Problem description: What follows is a set of entries. Give them again exactly, without the pictures.

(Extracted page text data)
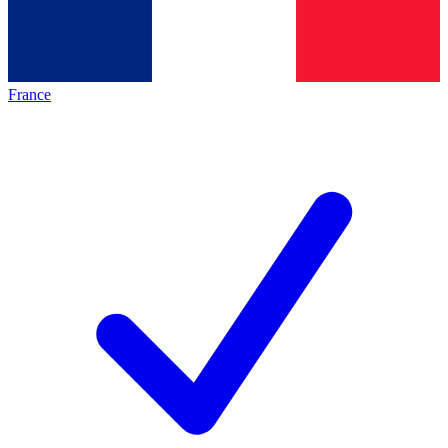
France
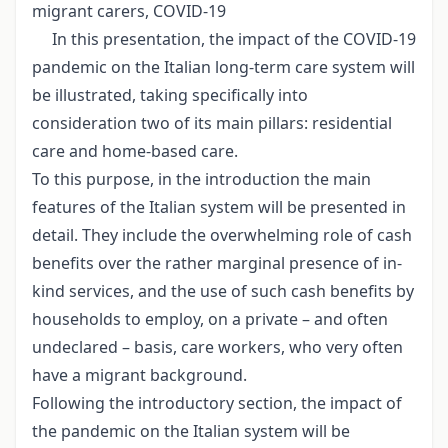
migrant carers, COVID-19
In this presentation, the impact of the COVID-19
pandemic on the Italian long-term care system will
be illustrated, taking specifically into
consideration two of its main pillars: residential
care and home-based care.
To this purpose, in the introduction the main
features of the Italian system will be presented in
detail. They include the overwhelming role of cash
benefits over the rather marginal presence of in-
kind services, and the use of such cash benefits by
households to employ, on a private – and often
undeclared – basis, care workers, who very often
have a migrant background.
Following the introductory section, the impact of
the pandemic on the Italian system will be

Answer to this exercise:
France
migrant carers, COVID-19
In this presentation, the impact of the COVID-19
pandemic on the Italian long-term care system will
be illustrated, taking specifically into
consideration two of its main pillars: residential
care and home-based care.
To this purpose, in the introduction the main
features of the Italian system will be presented in
detail. They include the overwhelming role of cash
benefits over the rather marginal presence of in-
kind services, and the use of such cash benefits by
households to employ, on a private – and often
undeclared – basis, care workers, who very often
have a migrant background.
Following the introductory section, the impact of
the pandemic on the Italian system will be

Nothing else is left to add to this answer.